Once finished, you will receive another prompt to send more queries. To end the program gracefully, enter a string of length not 7.

Instead of entering a bag, you can also enter a single digit from 1 through 7 representing the size of the bag. The program will infer the bag composition from the queue.

> OTJLISO 1
[0] Testing queue OTJLISO with bag Z
Result: 206/210
Time: 469 ms

Customization

The following command line arguments are supported. Combining multiple flags into one argument (e.g. -bo) is not supported.
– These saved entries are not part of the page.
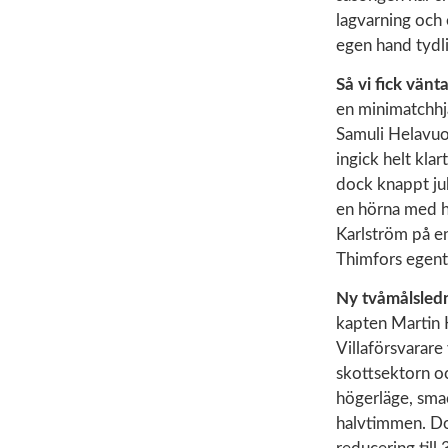
lagvarning och 
egen hand tydl
Så vi fick vänt
en minimatchhjä
Samuli Helavuor
ingick helt klar
dock knappt jub
en hörna med h
Karlström på en
Thimfors egentl
Ny tvåmålsled
kapten Martin K
Villaförsvarare 
skottsektorn oc
högerläge, smac
halvtimmen. Doc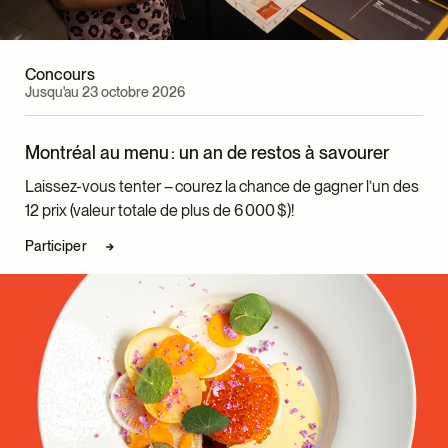
Sara Serban, restauratrice
Maria Castaneda Delgado, restauratrice
Sonia Kata, restauratrice
Concours
Jusqu'au 23 octobre 2026
Caroline Bourgeois, adjointe, Restauration
Karine Rousseau, cheffe, Gestion des collections
Montréal au menu : un an de restos à savourer
Geneviève Déziel, coordonnatrice au catalogage,
Gestion des collections
Laissez-vous tenter – courez la chance de gagner l’un des
Camille Deshaies-Forget, adjointe, Gestion des
12 prix (valeur totale de plus de 6 000 $)!
collections
Participer
Heather McNabb, archiviste de référence, Centre
d’archives et de documentation
Josianne Venne, technicienne principale, Gestion des
collections
Lorie-Anne Chamberland, technicienne, Gestion des
collections
Laura Dumitriu, photographe principale
Anne-Frédérique Beaulieu, conseillère, Diffusion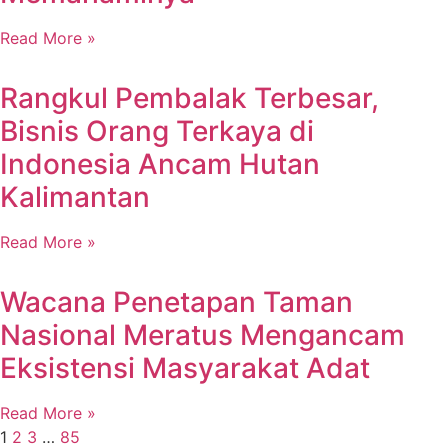
Read More »
Rangkul Pembalak Terbesar,
Bisnis Orang Terkaya di
Indonesia Ancam Hutan
Kalimantan
Read More »
Wacana Penetapan Taman
Nasional Meratus Mengancam
Eksistensi Masyarakat Adat
Read More »
1
2
3
…
85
  • -b: Boolean mode. Returns either 0/1 or 1/1 depending on whether the PC is 100%. This speeds up all cases where at least one piece is hidden from the player at the start, at the downside of returning less precise information if the PC is not 100%. Incompatible with decision mode and weighted mode.
  • -d: Decision mode. Outputs an optimal decision tree to tree_data.js, which can be viewed by opening tree_viewer.html. This can be considerably slower than the regular mode. Incompatible with boolean mode and two-line mode.
  • -f [number]: Starting field hash. Defaults to 0 (the empty field). Must be a 40-bit unsigned integer, and the field it represents must be found in the graph. The hash is explained in detail below. This can also be used as a command while the program is running to change the starting field.
  • -m [number]: Maximum number of threads. Defaults to std::thread::hardware_concurrency(). The argument is capped below by 1 and above by hardware concurrency. This can also be used as a command while the program is running to change the maximum number of threads.
  • -o: Stdout mode. Echoes all numerical results to stdout. This is useful when running queues in batch and redirecting the raw results to a file.
  • -s [number]: See (held + active + previews). Defaults to 7. This is the length of the first string given as input. Must be an integer in the range $[2, 11]$. This can also be used as a command while the program is running to change the see.
  • -t: Two-line mode. Considers 2-line PCs to be successful. When combined with weighted mode, 2-line PCs are always given a weight of 0. Incompatible with decision mode.
  • -w: Weighted mode. Weights composition-based saves with the weights provided in weights.txt. Weights must be integers in the range $[0, 2^{32}]$. The return value is the sum of the weights for all saves across the decision tree, where fail queues are given a weight of $2^{32}$, minus the sum of minimum weights in the row for each applicable save scenario; e.g. a return value of 0 indicates that the minimum possible weight is always achieved. Incompatible with boolean mode.

Field hash

To find the hash of a field, first place all cleared lines at the bottom of the stack. Then the hash is simply the field read as a 40-bit binary number from left to right from top to bottom, where an empty mino represents 0 and a filled mino represents 1. Example:

xxxxxx....
xxxxx.....
xxxxxxxxxx
xxxxxx...x

Bring the cleared line to the bottom of the stack:

xxxxxx....
xxxxx.....
xxxxxx...x
xxxxxxxxxx

Now read it as a binary number:

1111110000
1111100000
1111110001
1111111111

0b1111110000_1111100000_1111110001_1111111111 = 1083372980223

Determinism

The first piece placement is subject to a multithreaded branch search. This poses a problem in decision mode if there is more than one optimal strategy, as the one which returns first is non-deterministic. At the cost of a little bit of speed, it is guaranteed that ties are broken in favor of the lexicographically earlier strategy, which is the same tiebreaking method applied in a singlethreaded search. In other words, Hydra is guaranteed to be deterministic.